Lee is also the co-author of a series of books about the future of the Internet, which are entitled Up for Grabs, Hopes and Fears: The Future of the Internet, Ubiquity, Mobility, Security: The Future of the Internet, and Challenges and Opportunities (Cambria Press, 2008-2011).
Lee is currently writing a book with sociologist Barry Wellman about the social impact of technology. The working title is Networked: The New Social Operating System (MIT Press, 2012).

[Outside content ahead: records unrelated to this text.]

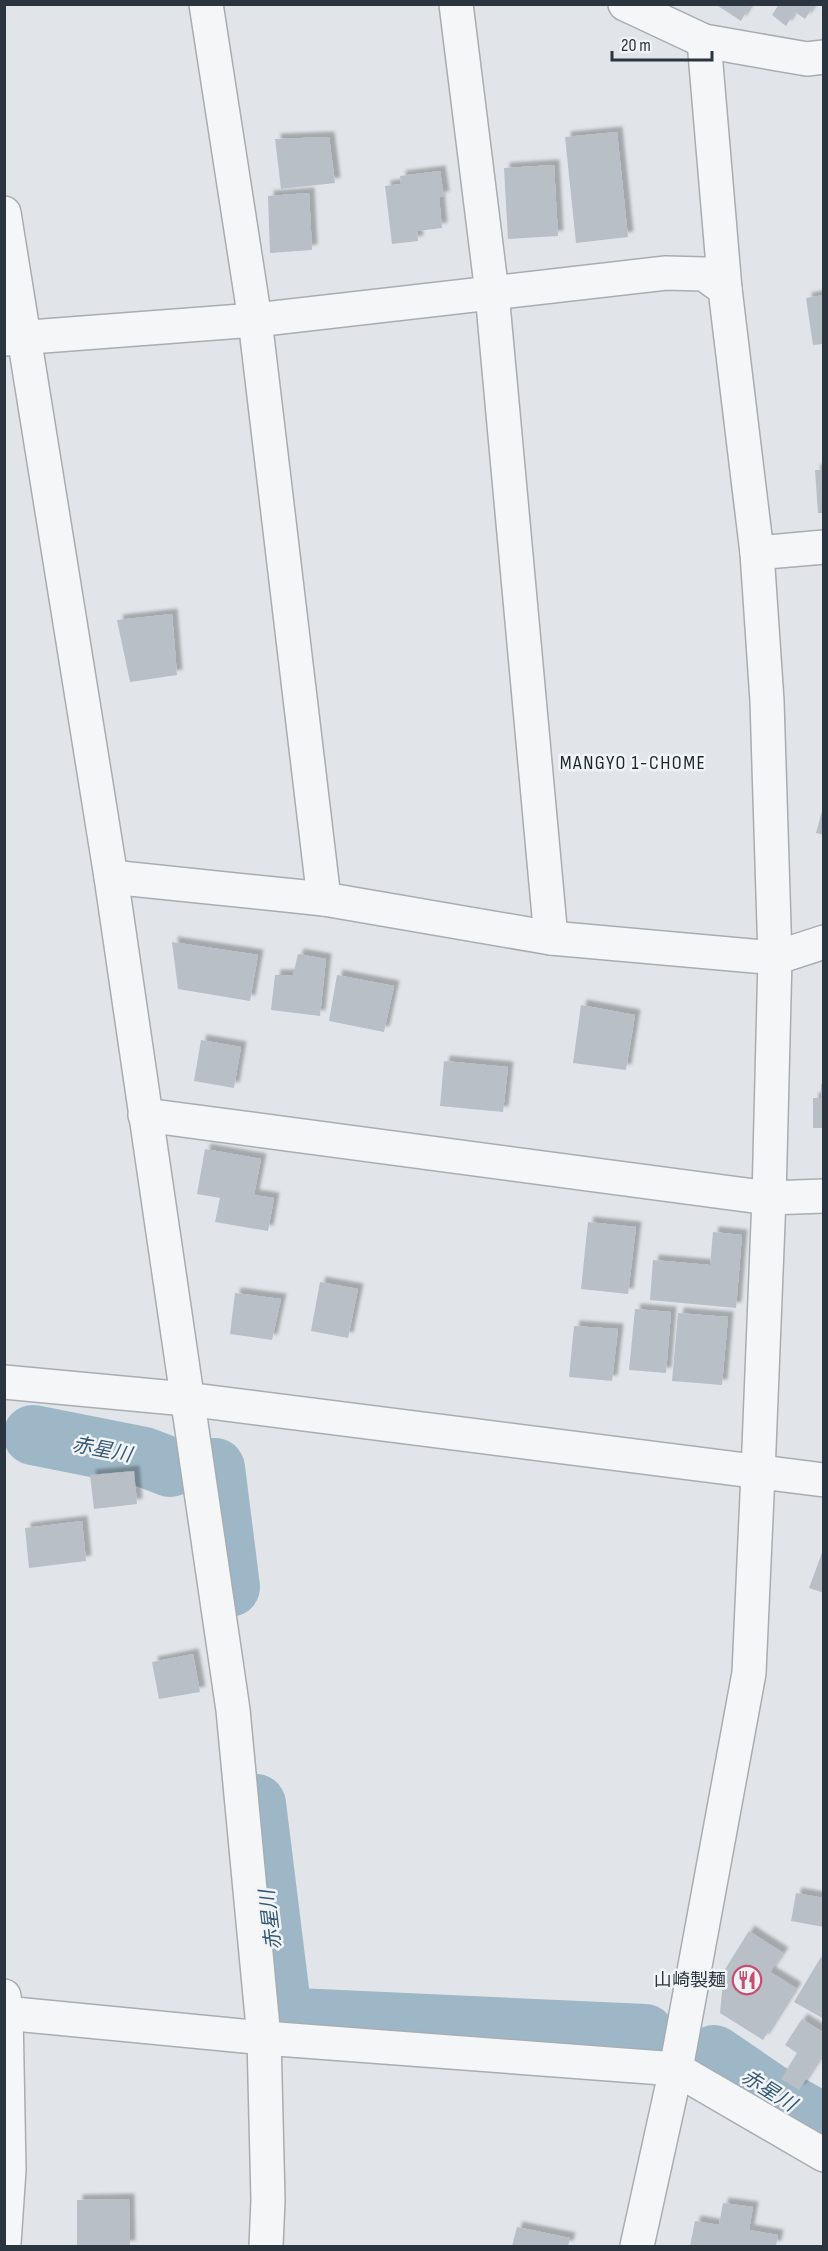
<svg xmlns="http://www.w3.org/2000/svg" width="828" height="2251" font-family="'Sofia Sans Condensed','Noto Sans JP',sans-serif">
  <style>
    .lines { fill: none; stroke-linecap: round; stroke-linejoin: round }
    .river { stroke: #9eb7c7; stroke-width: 60 }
    .building { fill: #b9bfc6; filter: url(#shadow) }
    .minor-casing { stroke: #a7adb3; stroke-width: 36 }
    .tertiary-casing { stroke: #a7adb3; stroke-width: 36 }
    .minor { stroke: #f4f6f8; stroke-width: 33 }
    .tertiary { stroke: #f4f6f8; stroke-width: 33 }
    .labels { text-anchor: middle; stroke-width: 5; stroke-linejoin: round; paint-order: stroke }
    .poi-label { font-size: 18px; fill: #2b3540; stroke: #f1f4f7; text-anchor: end }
    .neighbourhood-label { font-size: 20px; letter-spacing: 1.5px; fill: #1d2631; stroke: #f1f4f7 }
    .water-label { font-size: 20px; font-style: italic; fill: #375972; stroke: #f1f4f7 }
  </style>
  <defs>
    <filter id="shadow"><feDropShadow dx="5.5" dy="-5.5" stdDeviation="1.5" flood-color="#0004"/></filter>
  </defs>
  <rect width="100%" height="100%" fill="#e1e5e9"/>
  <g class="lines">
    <g class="river">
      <polyline points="33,1435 144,1457 170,1467"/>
      <polyline points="215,1468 230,1587"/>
      <polyline points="256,1804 281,2006 297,2018 645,2034"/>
      <polyline points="714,2055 771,2094 824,2124"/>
    </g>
  </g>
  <g class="building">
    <polygon points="715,4 751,4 741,21"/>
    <polygon points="779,4 815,4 805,19 795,12 786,26 772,15"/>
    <polygon points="617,132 628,237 576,243 565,137"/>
    <polygon points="329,137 335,183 281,189 275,139"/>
    <polygon points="554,165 558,236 508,239 504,168"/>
    <polygon points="440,171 444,197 439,197 442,228 417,231 418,241 392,244 385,186 401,184 400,176"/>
    <polygon points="309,193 312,250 270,253 268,196"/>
    <polygon points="824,295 824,344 813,345 806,298"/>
    <polygon points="815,470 824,470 824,513 818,513"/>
    <polygon points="172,614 177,675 130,682 117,620"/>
    <polygon points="823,808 824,808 824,835 816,833"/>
    <polygon points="172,942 258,955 250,1001 178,989"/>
    <polygon points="298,954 326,959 320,1016 271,1010 275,975 293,975"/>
    <polygon points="337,975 394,986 384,1032 329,1021"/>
    <polygon points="581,1005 635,1015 626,1070 573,1063"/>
    <polygon points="201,1040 241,1047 234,1088 194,1081"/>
    <polygon points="444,1061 508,1067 503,1112 440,1106"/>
    <polygon points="821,1084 824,1084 824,1128 813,1128 813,1098 821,1098"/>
    <polygon points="205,1149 261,1159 254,1195 274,1198 268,1231 215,1222 220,1198 197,1194"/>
    <polygon points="588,1222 636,1227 628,1294 581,1289"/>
    <polygon points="713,1232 742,1235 736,1308 650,1300 653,1260 710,1265"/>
    <polygon points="320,1282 358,1289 348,1338 311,1331"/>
    <polygon points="235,1293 281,1299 272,1340 230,1334"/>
    <polygon points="635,1309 671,1312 666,1373 629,1370"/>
    <polygon points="678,1313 728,1317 722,1385 672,1381"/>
    <polygon points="574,1326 618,1329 612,1381 569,1377"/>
    <polygon points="134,1471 137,1504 94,1509 90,1475"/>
    <polygon points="82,1521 86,1561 29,1568 25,1528"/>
    <polygon points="823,1550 824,1550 824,1593 809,1588"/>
    <polygon points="193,1654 200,1692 159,1699 152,1662"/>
    <polygon points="796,1893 824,1898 824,1927 791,1921"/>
    <polygon points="749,1931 783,1953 770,1972 796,1988 763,2040 720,2013 724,1971"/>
    <polygon points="821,1957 824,1959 824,2019 794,2002"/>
    <polygon points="802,2019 824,2033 824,2052 799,2090 781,2079 797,2053 785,2045"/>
    <polygon points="129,2199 130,2246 77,2246 77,2200"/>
    <polygon points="723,2203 753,2207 749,2230 778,2235 776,2246 690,2246 695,2221 719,2225"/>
    <polygon points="517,2227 570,2238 568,2246 512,2246"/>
  </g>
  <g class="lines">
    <g class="minor-casing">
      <g id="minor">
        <polyline points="206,4 255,320 324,899"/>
        <polyline points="456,4 492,293 551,938"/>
        <polyline points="625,4 704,41 807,59 824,57"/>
        <polyline points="704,41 725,289"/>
        <polyline points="4,213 111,877 233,1710 264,2038 268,2200 266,2246"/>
        <polyline points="757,553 824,547"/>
        <polyline points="111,877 324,899 551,938 775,958 824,942"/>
        <polyline points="145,1115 769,1198 824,1196"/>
        <polyline points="4,2013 264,2038 676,2069 824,2155"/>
      </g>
    </g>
    <g class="tertiary-casing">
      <g id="tertiary">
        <polyline points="4,339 255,320 666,273 704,274 725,289 757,553 767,701 775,958 769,1198 758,1473 749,1673 676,2069 637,2246"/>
        <polyline points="4,1382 186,1399 824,1480"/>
        <polyline points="4,1996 6,2013 9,2170 4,2243"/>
      </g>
    </g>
    <use href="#minor" class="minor"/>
    <use href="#tertiary" class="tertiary"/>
  </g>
  <defs>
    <g id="restaurant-ring" transform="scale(1.5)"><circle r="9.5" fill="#f1f4f7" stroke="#c74e6f" stroke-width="1.5"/><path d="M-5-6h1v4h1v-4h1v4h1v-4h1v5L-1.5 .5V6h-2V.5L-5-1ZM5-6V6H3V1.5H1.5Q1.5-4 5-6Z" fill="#c74e6f"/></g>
  </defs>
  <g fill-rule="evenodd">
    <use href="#restaurant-ring" x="747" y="1980"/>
  </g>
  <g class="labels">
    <g class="poi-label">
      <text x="726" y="1986">山崎製麺</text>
    </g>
    <g class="neighbourhood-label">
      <text x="633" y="769">MANGYO 1-CHOME</text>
    </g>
    <g class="water-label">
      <text transform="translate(102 1449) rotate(11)" y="7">赤星川</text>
      <text transform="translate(270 1920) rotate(-97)" y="7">赤星川</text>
      <text transform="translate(769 2090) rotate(32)" y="7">赤星川</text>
    </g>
  </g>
  <rect width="828" height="2251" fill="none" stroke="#2b3540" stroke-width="12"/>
  <path d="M612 51v9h100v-9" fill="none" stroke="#2b3540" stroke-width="3"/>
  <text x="621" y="51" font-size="18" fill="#2b3540" stroke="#f1f4f7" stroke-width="4.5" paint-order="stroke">20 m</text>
</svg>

Smart Talks is an occasional series, produced by Project Information Literacy (PIL). PIL is an ongoing research study, based in the University of Washington’s Information School and supported with contributing funds from the John D. and Catherine T. MacArthur Foundation and gifts from Cengage Learning and Cable in the Classroom.
Smart Talks are open-access. No permission for its use is required from PIL, though we ask that this source be cited as: “Lee Rainie: Why New Media Are Becoming Your New Neighborhood,” Project Information Literacy Smart Talk, no. 7, Lee Rainie, June 8, 2011.
The email interview with Lee Rainie was conducted by Michele Van Hoeck, Librarian at The California Maritime Academy, California State University, and Research Liaison for Project Information Literacy.